Business & Finance

Lloyds branch bidders may also target Northern Rock

LONDON : Bidders targeting the 600 branches being sold by Lloyds Banking Group might view it as the opening salvo in a c
Published June 20, 2011

northern-rock-lloydsLONDON: Bidders targeting the 600 branches being sold by Lloyds Banking Group might view it as the opening salvo in a campaign leading to a bid for nationalised bank Northern Rock.

Last week, Virgin Group head Richard Branson said Virgin Money would consider bids for both Northern Rock and the Lloyds branches, which Lloyds has been ordered to sell by regulators as payback for taking a state bailout during the credit crisis.

New bank venture NBNK has expressed an interest in both assets, while the likes of National Australia Bank UK and supermarket retailer Tesco's banking arm are also seen as contenders.

Analysts said it could make sense for interested parties such as Virgin Money and NBNK to look to snap up both assets.

Whoever buys the Lloyds branches would have to tackle funding problems associated with those assets, but that could be solved by buying Northern Rock and using Northern Rock's deposits and infrastructure to plug that funding gap and iron out any software integration issues.

"If NBNK or Virgin were to buy the Lloyds branches, it would give them the incentive to then buy Northern Rock," said Mediobanca analyst Christopher Wheeler.

"Northern Rock is an infrastructure machine, and they've got deposits," he added.

The disposal of the Lloyds branches and Northern Rock are part of a planned broader shake-up of Britain's banking industry in the wake of the credit crisis. Analysts say the Lloyds assets could be worth about 3 billion pounds ($4.8 billion), while Northern Rock could fetch 1 billion.

Along with having to fully nationalise Northern Rock during the crisis, Britain also had to bail out Royal Bank of Scotland and Lloyds, finishing up with an 83 percent stake in RBS and a 40.6 percent holding in Lloyds.

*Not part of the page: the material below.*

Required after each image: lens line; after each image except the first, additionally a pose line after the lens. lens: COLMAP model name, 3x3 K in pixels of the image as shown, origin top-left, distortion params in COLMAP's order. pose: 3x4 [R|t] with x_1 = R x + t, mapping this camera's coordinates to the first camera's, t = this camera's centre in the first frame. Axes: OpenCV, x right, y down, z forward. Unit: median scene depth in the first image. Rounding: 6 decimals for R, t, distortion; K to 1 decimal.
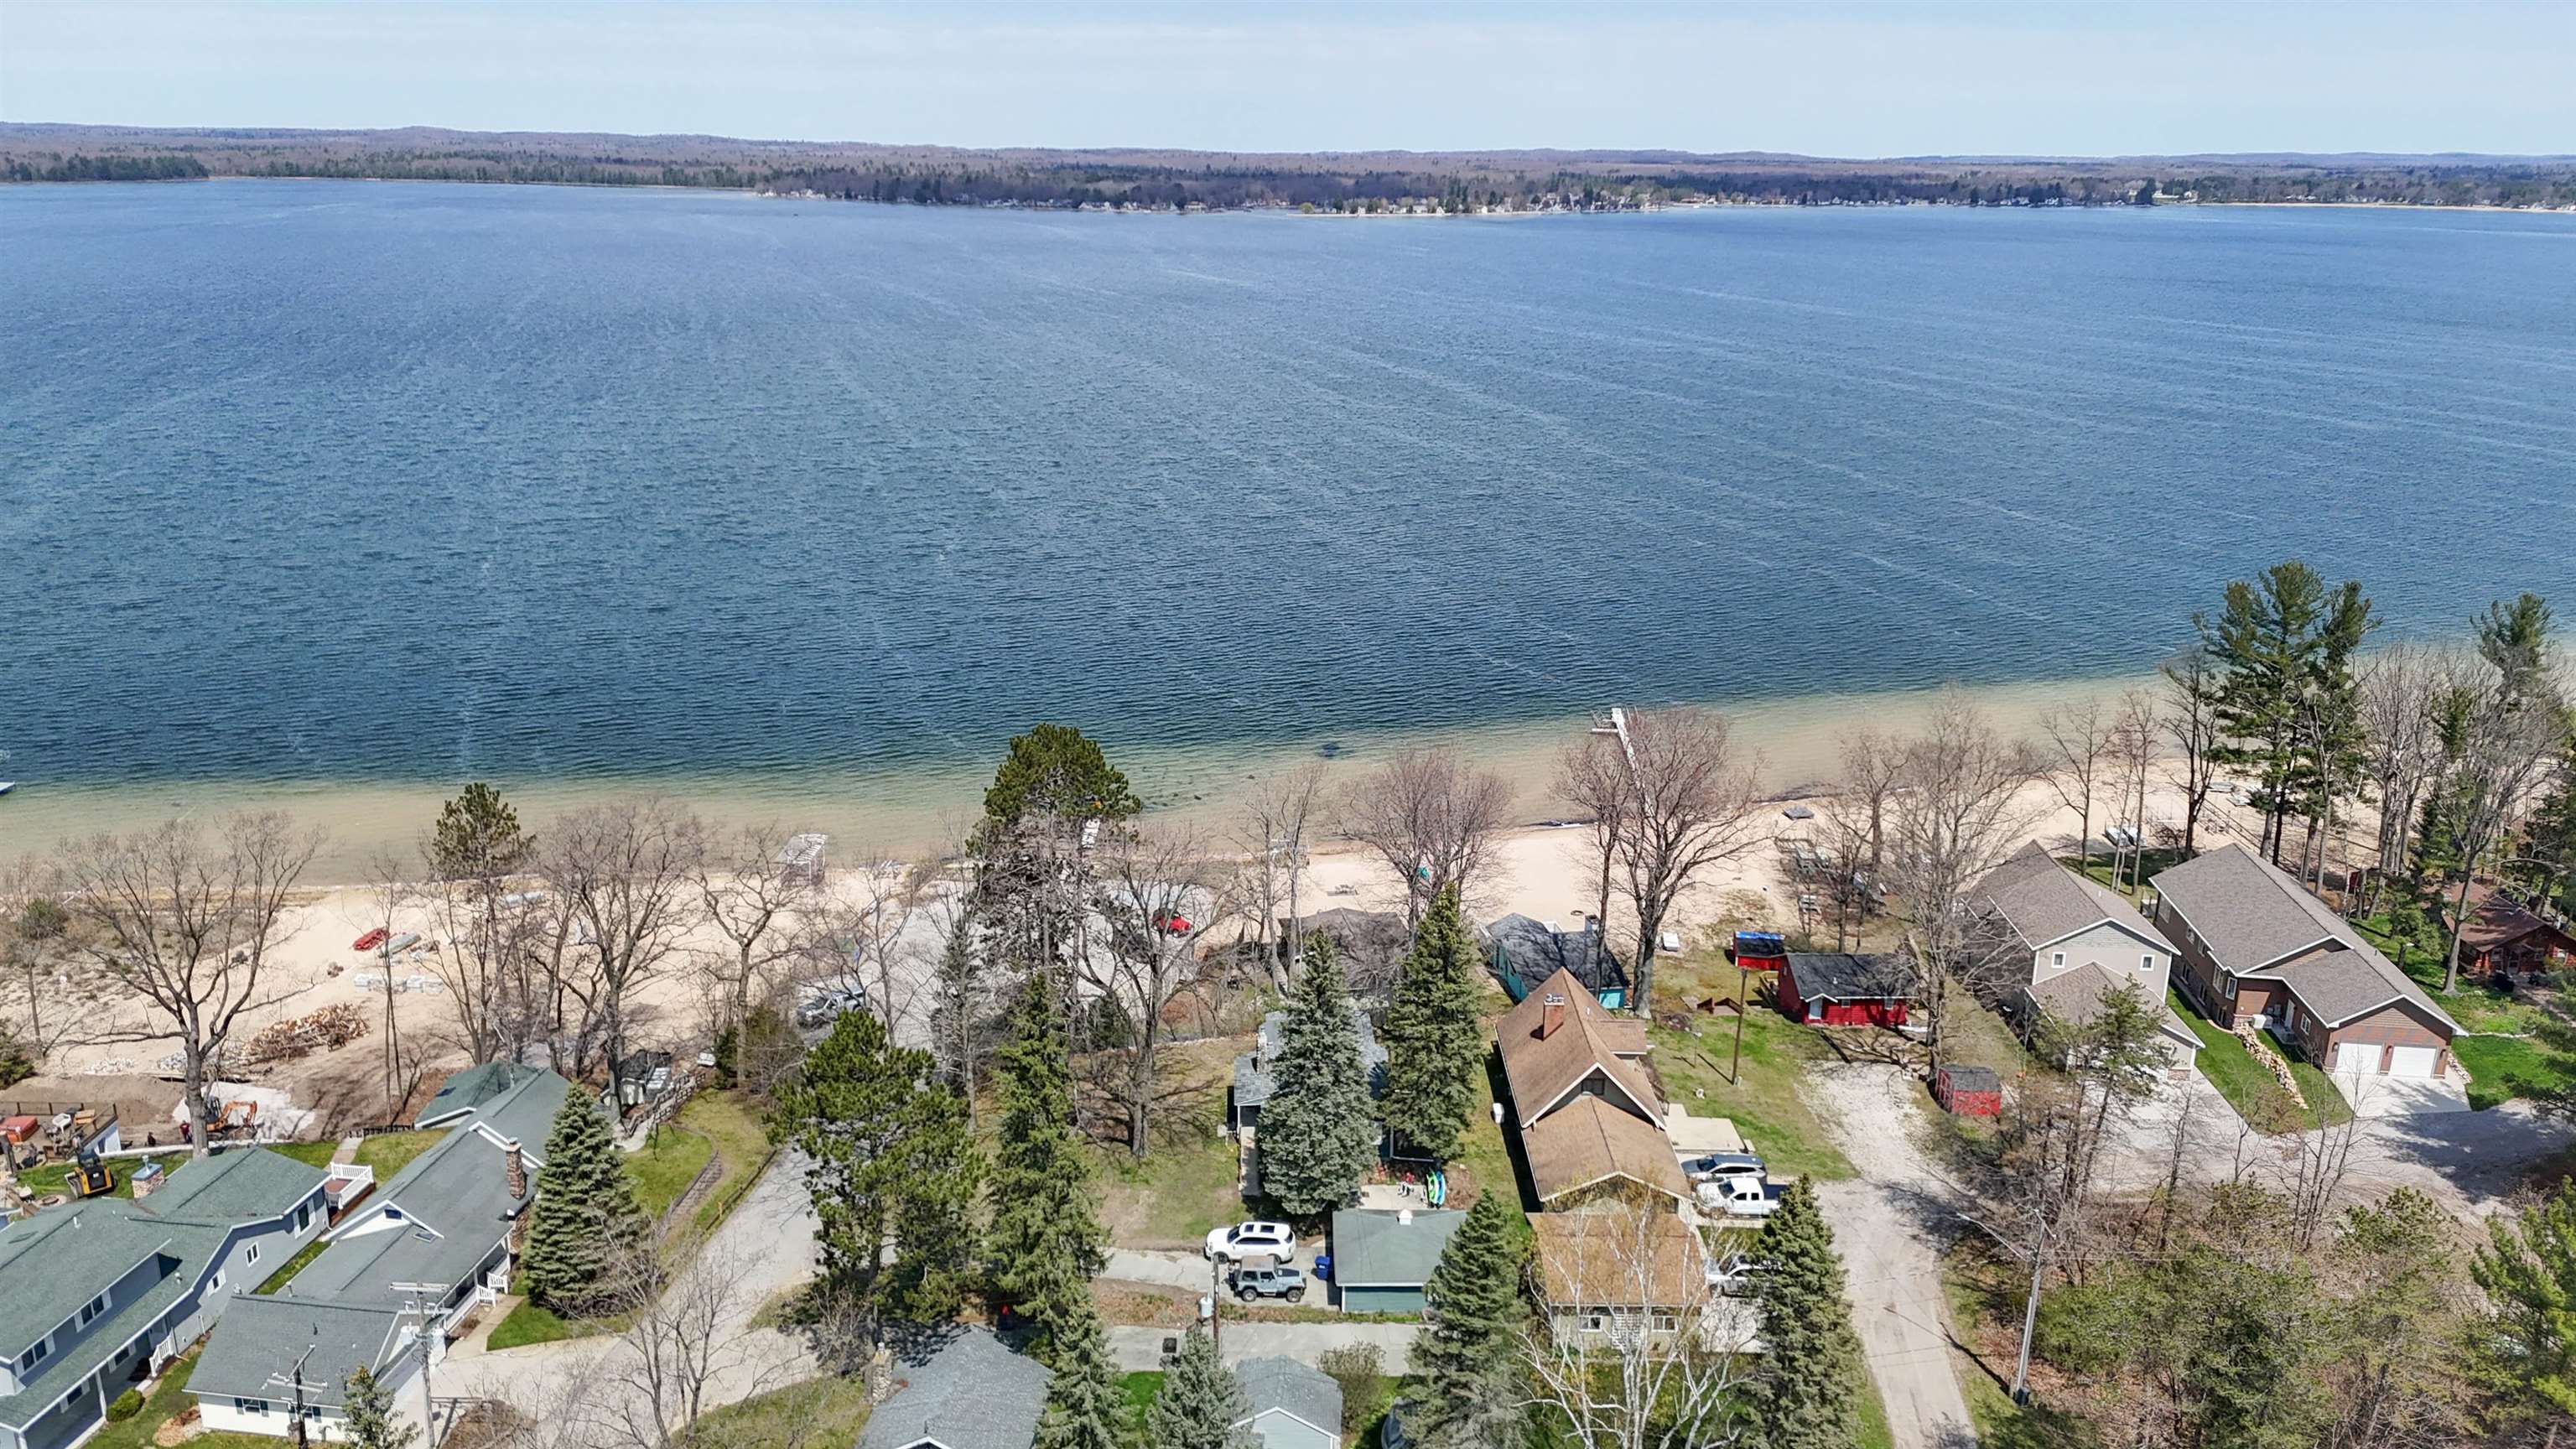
lens RADIAL K [[1853.6, 0, 1288.0], [0, 1853.6, 724.5], [0, 0, 1]] dist [0.122482, -0.134527]
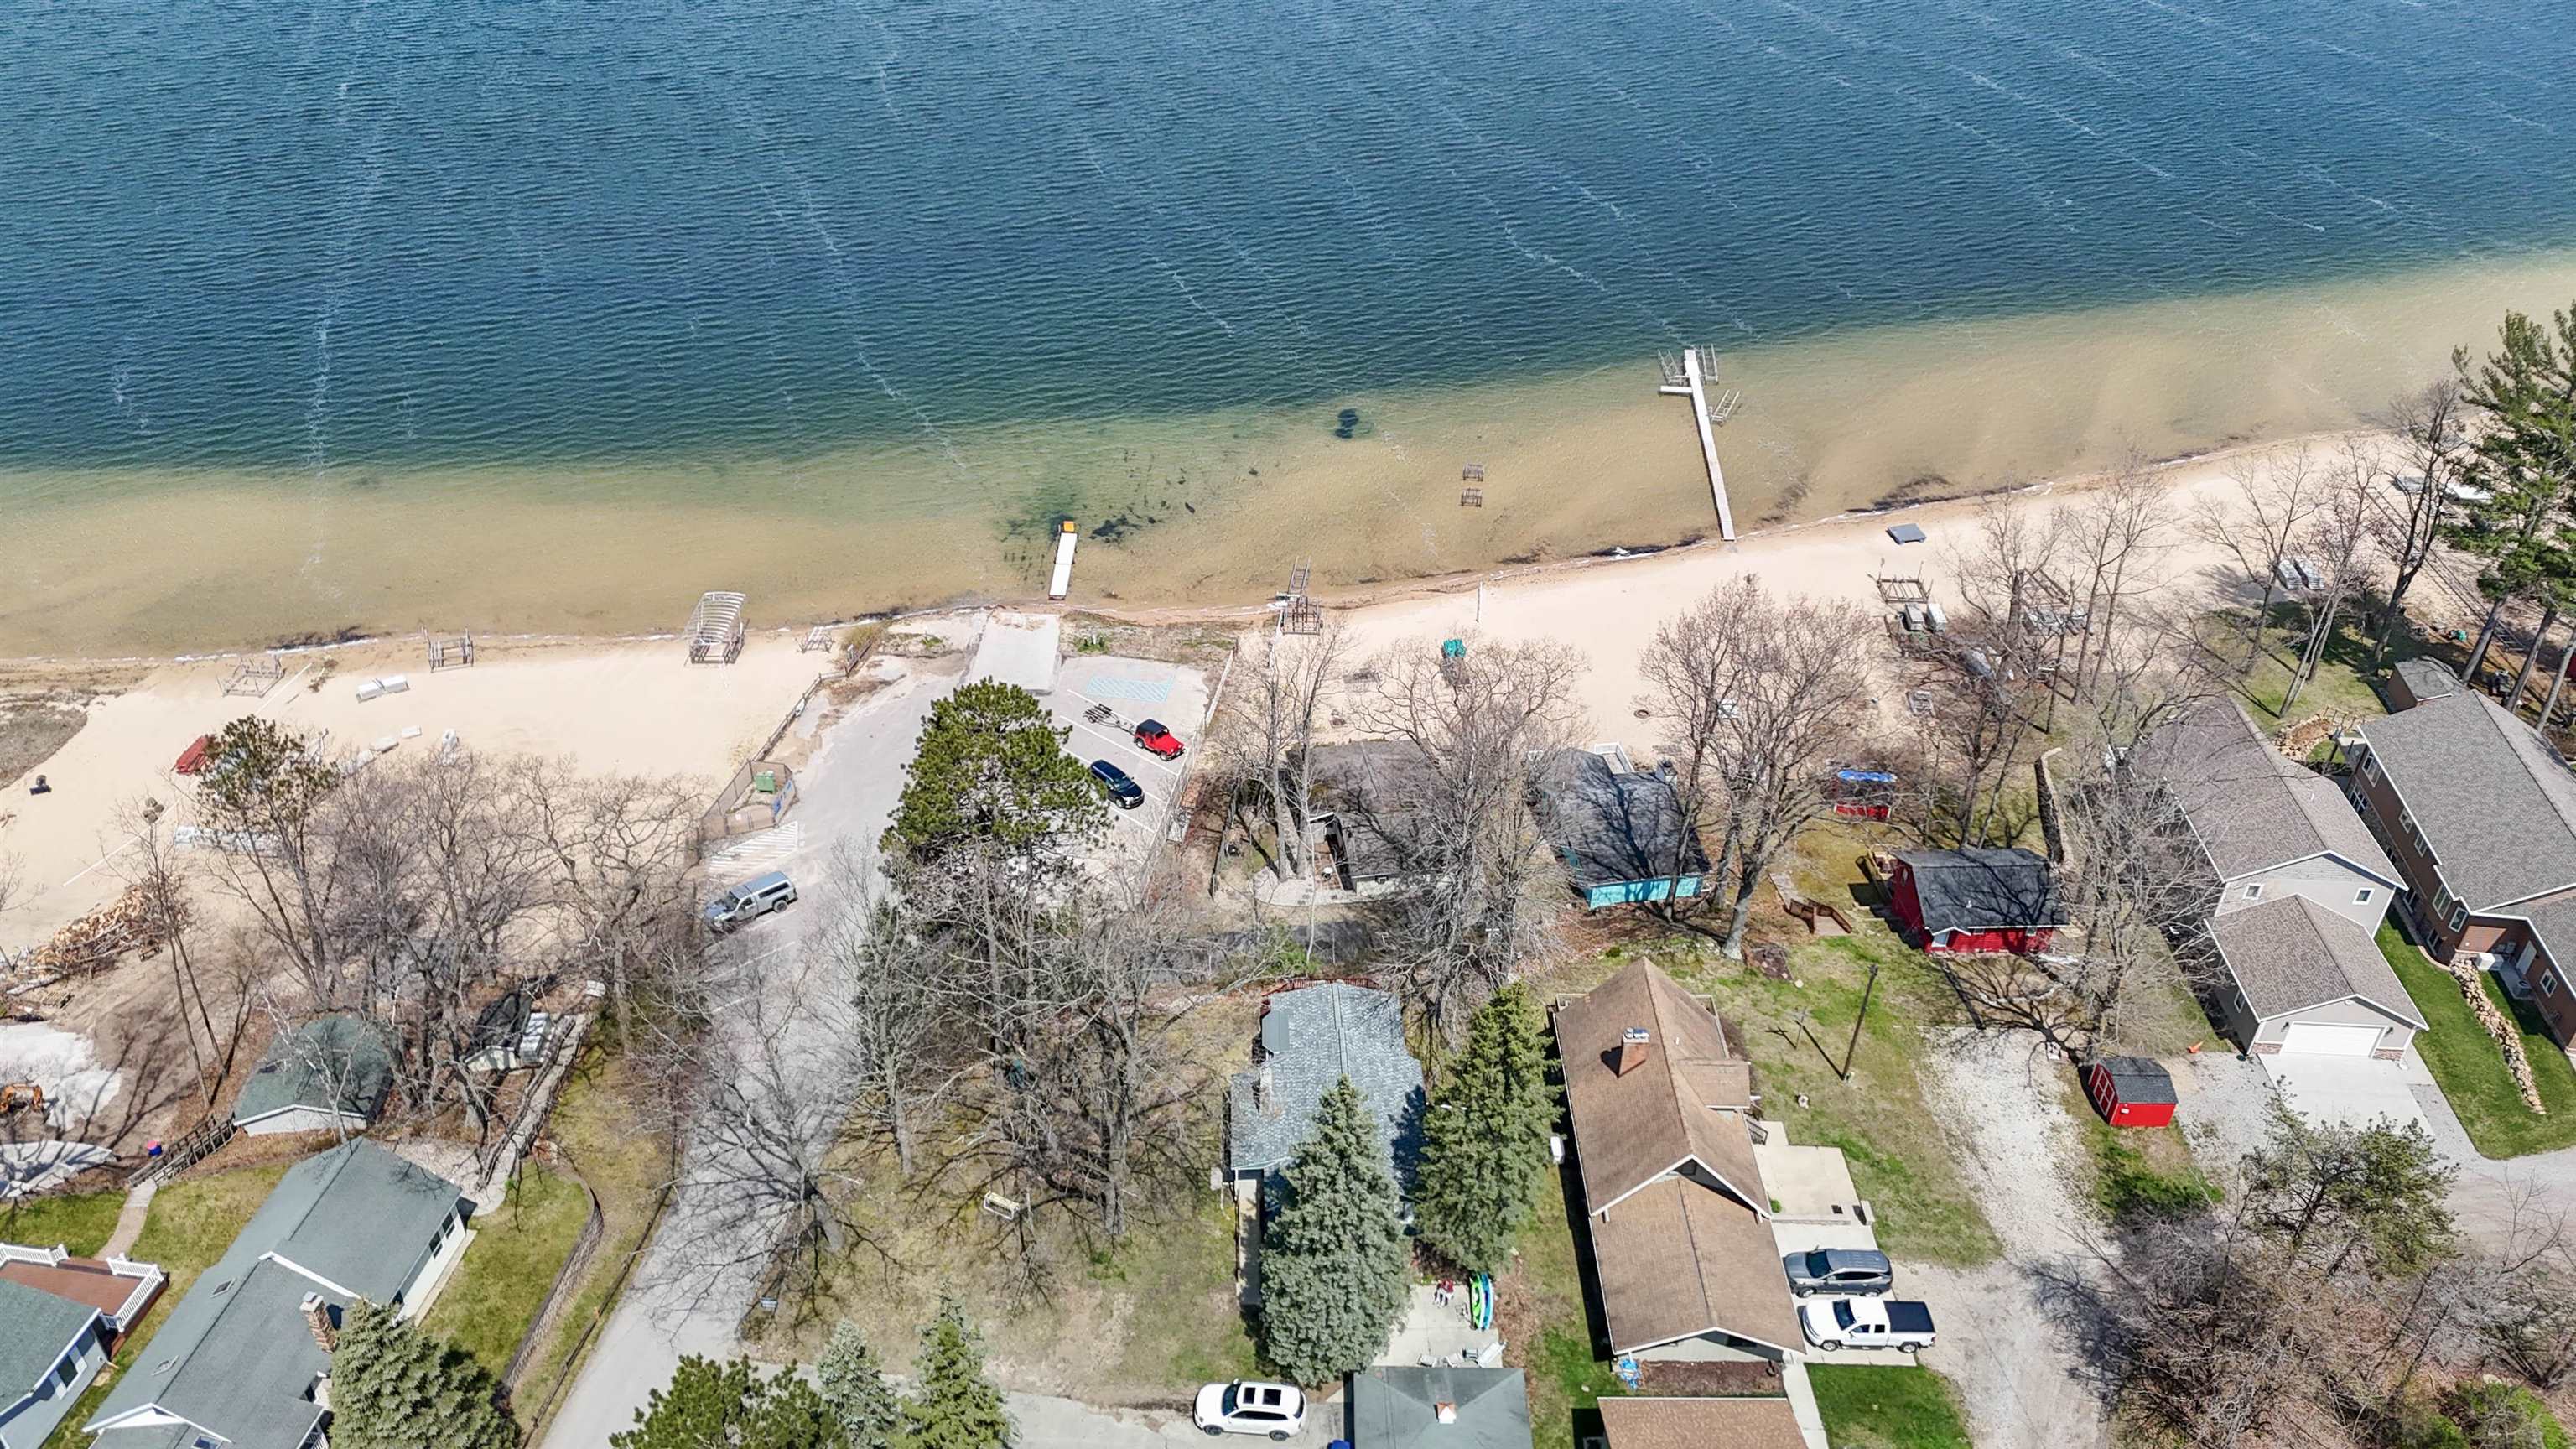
lens RADIAL K [[1938.8, 0, 1279.3], [0, 1938.8, 821.1], [0, 0, 1]] dist [0.118394, -0.135017]
pose [[0.999942, 0.009923, -0.004284, -0.005241], [-0.008133, 0.951862, 0.306420, -0.173578], [0.007118, -0.306367, 0.951887, 0.217932]]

Britain's Independent Commission on Banking (ICB), set up last year to examine reforming the sector, proposed in an interim report in April that Lloyds should sell more than 600 branches to boost competition in the industry.

The ICB also said the Lloyds branches could be combined with the Northern Rock sale to create one big new bank.

Analysts said Lloyds could use the planned sale of Northern Rock in its fight to fend off the ICB's proposal for it to sell even more branches, and could itself push for a sale of both assets to one buyer.

"It would be great if Northern Rock and Lloyds were pushed together," said West LB analyst Neil Smith.

"It would suit the government by creating a big new entrant and it could suit Lloyds as it might make the Independent Commission on Banking less insistent about Lloyds having to sell more than the 600 branches," he added.

There has been widespread interest from potential buyers of both Northern Rock and the Lloyds branches.

Along with banking groups, mutually owned British savings firms -- known in the UK as "building societies" -- such as Coventry Building Society and Yorkshire Building Society have expressed interest in Northern Rock.

Analysts also see private equity firms such as JC Flowers or Blackstone taking a look at Northern Rock.

Sources with knowledge of the matter have told Reuters that Lloyds has already sent out an information memorandum for the sale of its branches, and there has been market speculation that foreign banks have expressed an interest in those assets.

Analysts say French banks such as Societe Generale and BNP Paribas might be interested in the Lloyds assets.

There has also been speculation that Qatar, which has said it could invest in RBS and Lloyds, might have a look, too, along with Bank of China and Industrial & Commercial Bank of China.

However, analysts said it could be hard for such foreign banks to get boardroom approval for this type of overseas acquisition, given the fragile nature of the UK economy.

"It will be much more difficult for them to get their boards to approve something as risky as this, which is a bet on the UK economy," said Mediobanca analyst Wheeler.

They added that Virgin appeared best placed to get both Northern Rock and the Lloyds branches, given the relative strength of the Virgin brand in Britain over that of foreign banks, private equity firms or start-up banking ventures such as NBNK.

"The Virgin brand is quite powerful, said Espirito Santo analyst Joseph Dickerson.